*** MATERIAL PROVIDED ***
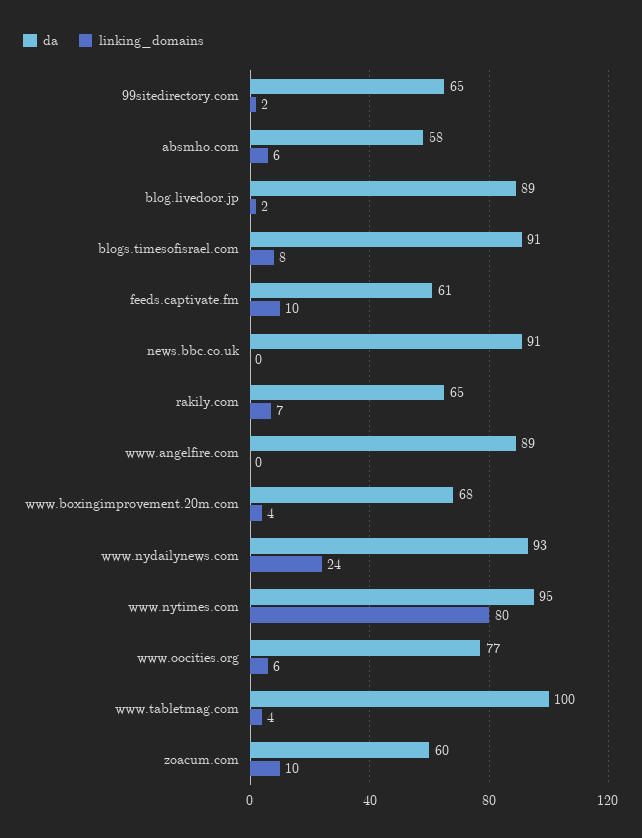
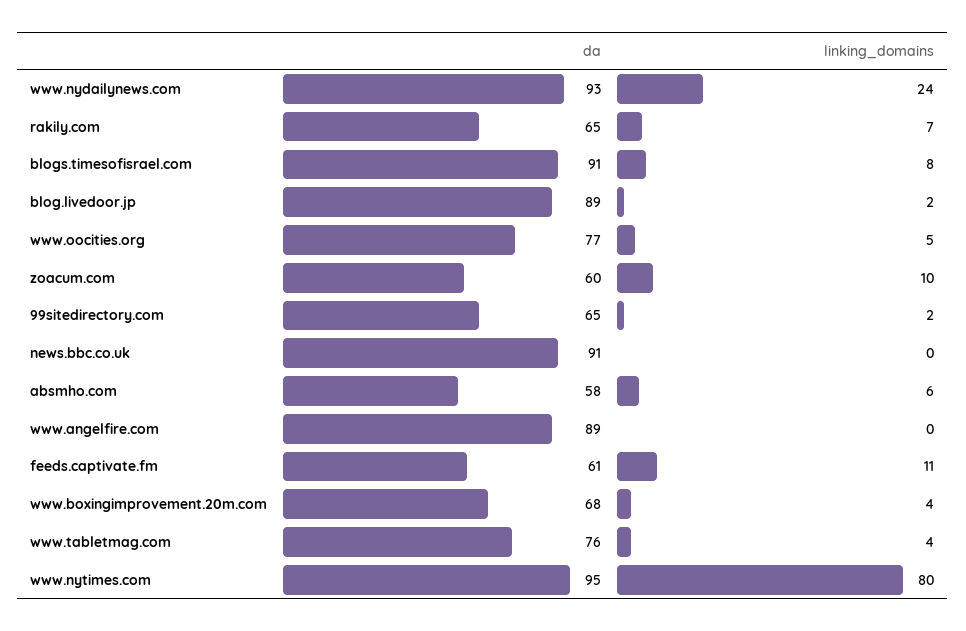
  {
    "da": {
      "99sitedirectory.com": 65,
      "absmho.com": 58,
      "blog.livedoor.jp": 89,
      "blogs.timesofisrael.com": 91,
      "feeds.captivate.fm": 61,
      "news.bbc.co.uk": 91,
      "rakily.com": 65,
      "www.angelfire.com": 89,
      "www.boxingimprovement.20m.com": 68,
      "www.nydailynews.com": 93,
      "www.nytimes.com": 95,
      "www.oocities.org": 77,
-     "www.tabletmag.com": 100,
+     "www.tabletmag.com": 76,
      "zoacum.com": 60
    },
    "linking_domains": {
      "99sitedirectory.com": 2,
      "absmho.com": 6,
      "blog.livedoor.jp": 2,
      "blogs.timesofisrael.com": 8,
-     "feeds.captivate.fm": 10,
+     "feeds.captivate.fm": 11,
      "news.bbc.co.uk": 0,
      "rakily.com": 7,
      "www.angelfire.com": 0,
      "www.boxingimprovement.20m.com": 4,
      "www.nydailynews.com": 24,
      "www.nytimes.com": 80,
-     "www.oocities.org": 6,
+     "www.oocities.org": 5,
      "www.tabletmag.com": 4,
      "zoacum.com": 10
    }
  }

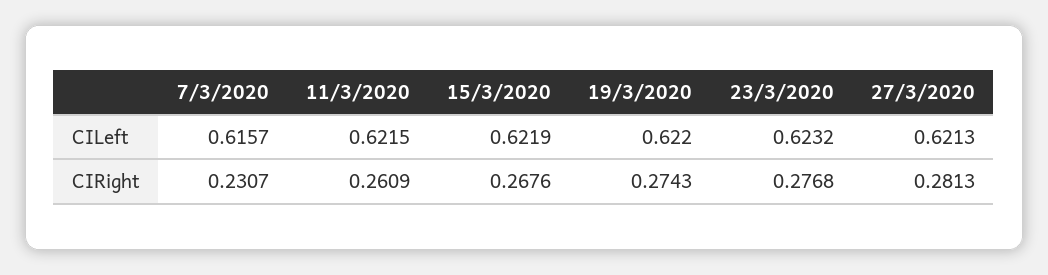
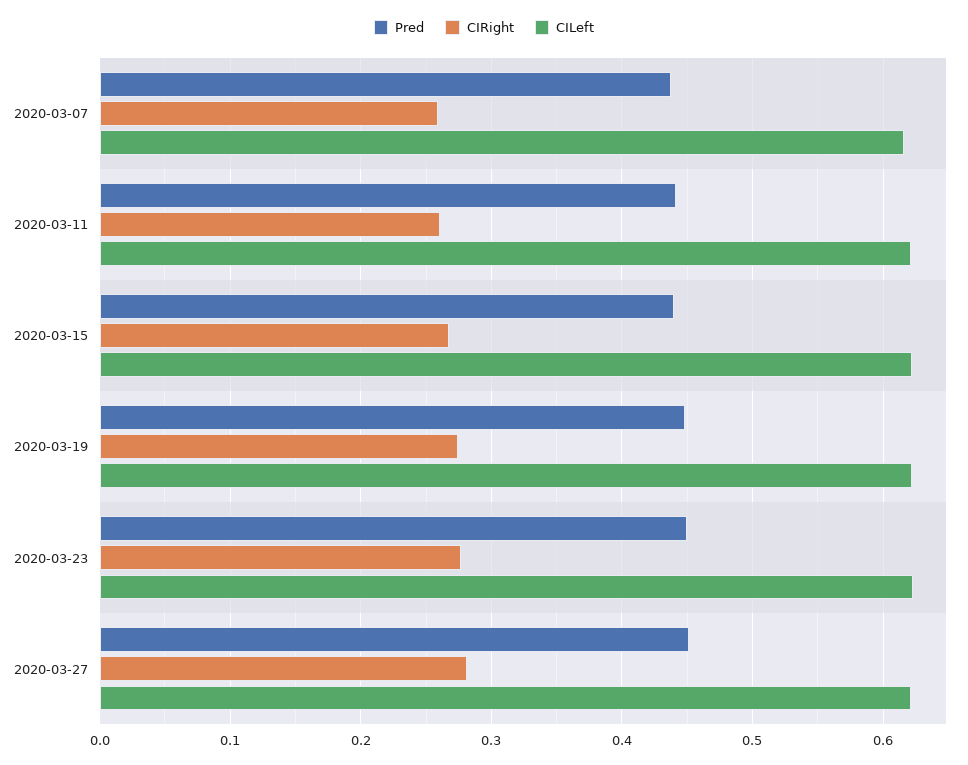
  {
    "CILeft": {
      "7/3/2020": 0.6157,
      "11/3/2020": 0.6215,
      "15/3/2020": 0.6219,
      "19/3/2020": 0.622,
      "23/3/2020": 0.6232,
      "27/3/2020": 0.6213
    },
    "CIRight": {
-     "7/3/2020": 0.2307,
+     "7/3/2020": 0.26,
      "11/3/2020": 0.2609,
      "15/3/2020": 0.2676,
      "19/3/2020": 0.2743,
      "23/3/2020": 0.2768,
      "27/3/2020": 0.2813
-   }
+   },
+   "Pred": {
+     "7/3/2020": 0.44,
+     "11/3/2020": 0.44,
+     "15/3/2020": 0.44,
+     "19/3/2020": 0.45,
+     "23/3/2020": 0.45,
+     "27/3/2020": 0.45
+   }
  }

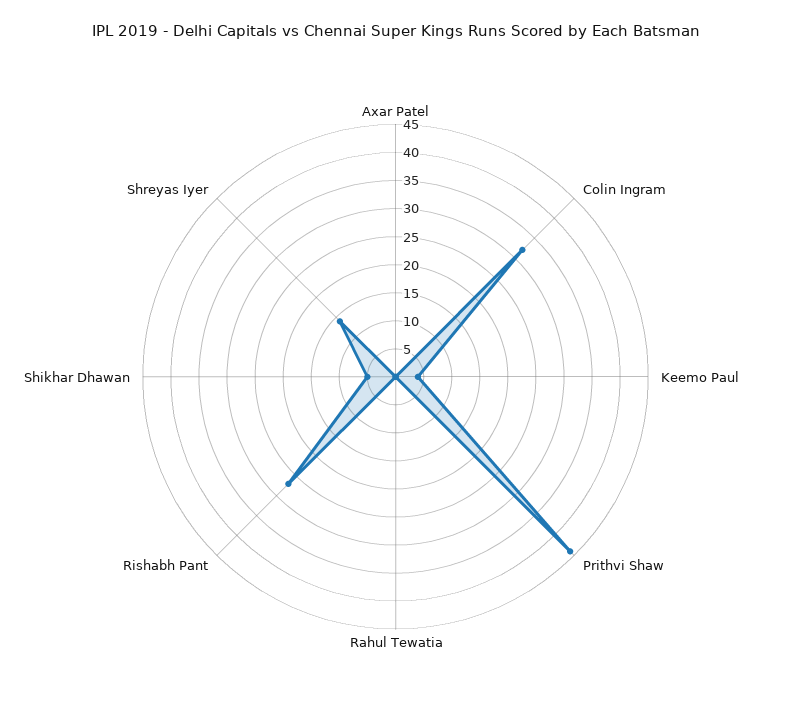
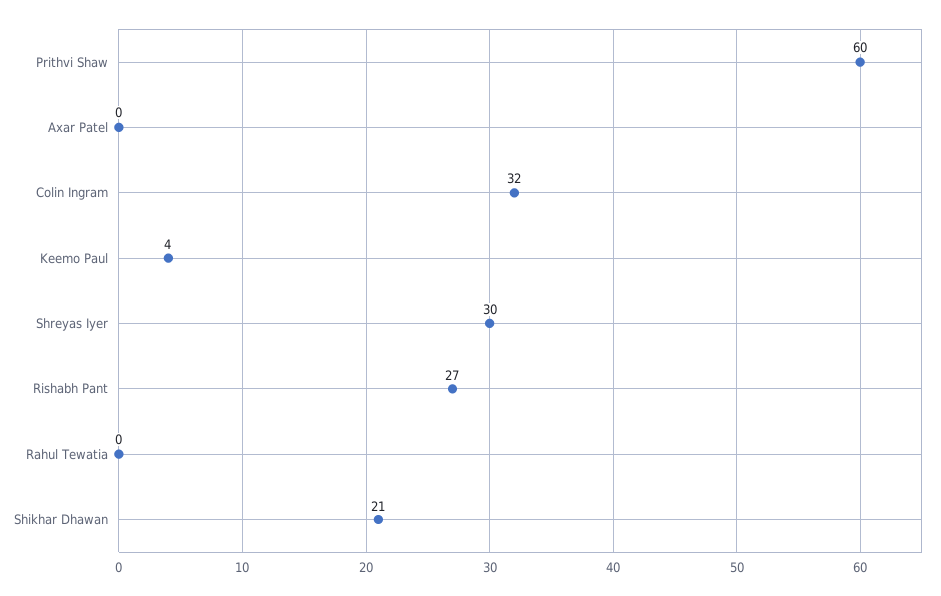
  {
    "Axar Patel": 0,
    "Colin Ingram": 32,
    "Keemo Paul": 4,
-   "Prithvi Shaw": 45,
+   "Prithvi Shaw": 60,
    "Rahul Tewatia": 0,
    "Rishabh Pant": 27,
-   "Shikhar Dhawan": 5,
+   "Shikhar Dhawan": 21,
-   "Shreyas Iyer": 15
+   "Shreyas Iyer": 30
  }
*** End of MATERIAL PROVIDED ***
-- PROBLEM DETAILS --
Restate the records above in full and word for word, but do not carry over any pictures.

-- ANSWER SPACE --
  {
    "da": {
      "99sitedirectory.com": 65,
      "absmho.com": 58,
      "blog.livedoor.jp": 89,
      "blogs.timesofisrael.com": 91,
      "feeds.captivate.fm": 61,
      "news.bbc.co.uk": 91,
      "rakily.com": 65,
      "www.angelfire.com": 89,
      "www.boxingimprovement.20m.com": 68,
      "www.nydailynews.com": 93,
      "www.nytimes.com": 95,
      "www.oocities.org": 77,
-     "www.tabletmag.com": 100,
+     "www.tabletmag.com": 76,
      "zoacum.com": 60
    },
    "linking_domains": {
      "99sitedirectory.com": 2,
      "absmho.com": 6,
      "blog.livedoor.jp": 2,
      "blogs.timesofisrael.com": 8,
-     "feeds.captivate.fm": 10,
+     "feeds.captivate.fm": 11,
      "news.bbc.co.uk": 0,
      "rakily.com": 7,
      "www.angelfire.com": 0,
      "www.boxingimprovement.20m.com": 4,
      "www.nydailynews.com": 24,
      "www.nytimes.com": 80,
-     "www.oocities.org": 6,
+     "www.oocities.org": 5,
      "www.tabletmag.com": 4,
      "zoacum.com": 10
    }
  }

  {
    "CILeft": {
      "7/3/2020": 0.6157,
      "11/3/2020": 0.6215,
      "15/3/2020": 0.6219,
      "19/3/2020": 0.622,
      "23/3/2020": 0.6232,
      "27/3/2020": 0.6213
    },
    "CIRight": {
-     "7/3/2020": 0.2307,
+     "7/3/2020": 0.26,
      "11/3/2020": 0.2609,
      "15/3/2020": 0.2676,
      "19/3/2020": 0.2743,
      "23/3/2020": 0.2768,
      "27/3/2020": 0.2813
-   }
+   },
+   "Pred": {
+     "7/3/2020": 0.44,
+     "11/3/2020": 0.44,
+     "15/3/2020": 0.44,
+     "19/3/2020": 0.45,
+     "23/3/2020": 0.45,
+     "27/3/2020": 0.45
+   }
  }

  {
    "Axar Patel": 0,
    "Colin Ingram": 32,
    "Keemo Paul": 4,
-   "Prithvi Shaw": 45,
+   "Prithvi Shaw": 60,
    "Rahul Tewatia": 0,
    "Rishabh Pant": 27,
-   "Shikhar Dhawan": 5,
+   "Shikhar Dhawan": 21,
-   "Shreyas Iyer": 15
+   "Shreyas Iyer": 30
  }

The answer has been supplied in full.